La plainte indiquait que pendant que le jury délibérait lors du nouveau procès de la phase pénale du procès d'Arias pour déterminer si elle devait être condamnée à la peine de mort ou à la prison à vie, un juré récalcitrant empêchait une décision unanime. Martinez est accusé d'avoir révélé l'identité de ce juré au blogueur du procès Jennifer Bois , avec qui Martinez aurait eu une liaison. Wood a ensuite donné une description physique du juré à un journaliste, qui a pu en déduire l'identité de cette personne, selon la plainte.
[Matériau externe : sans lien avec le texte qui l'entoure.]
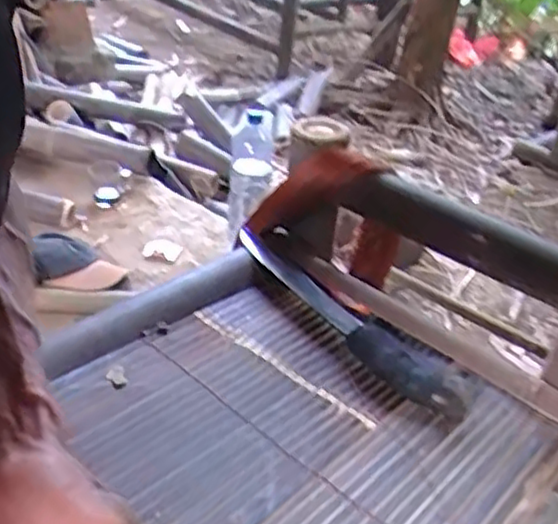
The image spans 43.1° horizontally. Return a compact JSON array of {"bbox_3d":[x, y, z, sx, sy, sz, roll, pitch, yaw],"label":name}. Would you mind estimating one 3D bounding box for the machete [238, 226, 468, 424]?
[{"bbox_3d":[0.069,0.059,0.793,0.049,0.033,0.357,-16,37,-34],"label":"machete"}]

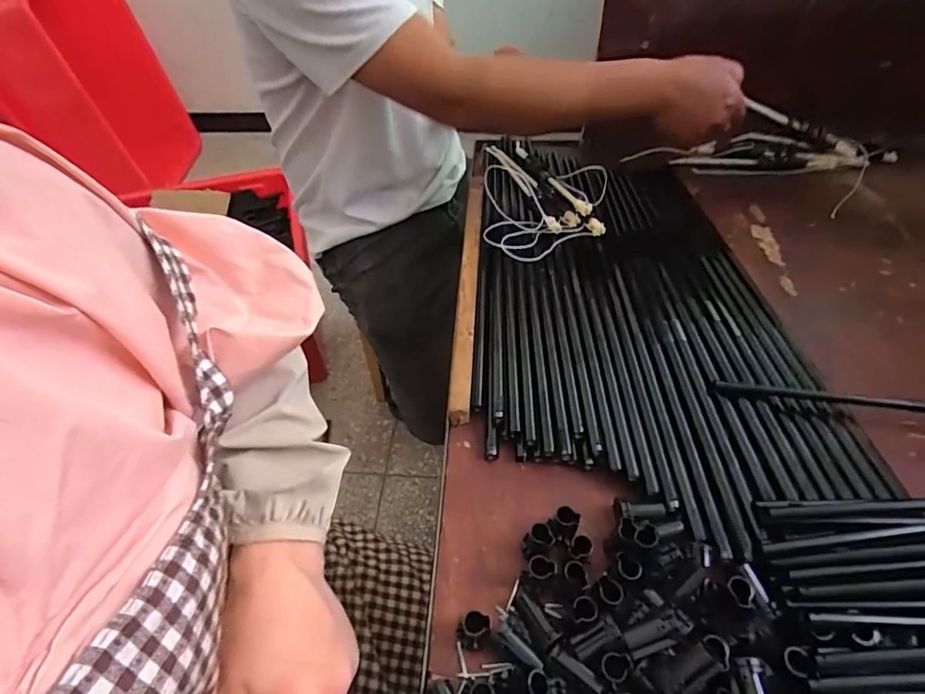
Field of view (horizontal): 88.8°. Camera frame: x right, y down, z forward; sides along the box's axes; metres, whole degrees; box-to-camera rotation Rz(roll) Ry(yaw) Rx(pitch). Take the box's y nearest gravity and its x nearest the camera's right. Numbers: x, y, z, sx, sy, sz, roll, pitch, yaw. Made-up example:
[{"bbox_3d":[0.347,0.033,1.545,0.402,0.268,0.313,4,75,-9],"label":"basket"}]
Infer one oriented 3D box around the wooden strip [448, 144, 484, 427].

Le jury s'est retrouvé dans l'impasse et Arias a été condamné à la prison à vie.
Pendant que ce nouveau procès en phase pénale se déroulait, un deuxième juré – qui avait déjà été démis de ses fonctions – a contacté Martinez après avoir obtenu ses informations auprès de Wood. Ce juré aurait envoyé à Martinez des photos sexuelles d'elle-même. Il aurait discuté avec elle d'autres jurés, lui demandant « comment pensez-vous qu'ils se sentent » à propos de l'affaire. Martinez aurait reconnu qu'il craignait de discuter du procès parce que 'je pourrais avoir des ennuis'.
photos de scène de crime amanda plasse
La plainte alléguait également que lorsque tout ce qui précède avait été évoqué lors d'une déposition, Martinez avait fourni un faux témoignage sur ses communications avec le juré, avait menti sur sa relation avec Wood et avait menti sur la question de savoir s'il lui avait divulgué des informations sur l'identité d'un juré.
La plainte a ensuite porté son attention sur une multitude de cas présumés de commentaires inappropriés que Martinez est accusé d'avoir tenus sur le lieu de travail.
Marla Knox était sténographe judiciaire pendant certaines parties du procès Arias. Elle a affirmé que Martinez la regardait souvent d'une manière qui la mettait mal à l'aise et «souvent, parfois quotidiennement, commentait [ses] jupes, ses chaussures et son apparence physique». Elle a déclaré qu'elle « craignait des représailles » si elle signalait cela, indique la plainte.
La plainte décrivait ensuite comment Martinez aurait commis des « attouchements indésirables » sur le personnel de son bureau, fait des commentaires sexuels, ainsi que « des invitations importunes et persistantes à aller déjeuner ou à un rendez-vous ».
Le bureau a finalement émis une réprimande à son encontre.
L'avocat de Martinez Don Wilson a déclaré ce qui suit à propos des allégations dans une déclaration à Law
M. Martinez attend avec impatience l'occasion de se défendre et d'être exonéré de cette accusation du Barreau. Cela ne l'empêchera pas de continuer à accomplir l'excellent travail qu'il a accompli pour les citoyens du comté de Maricopa.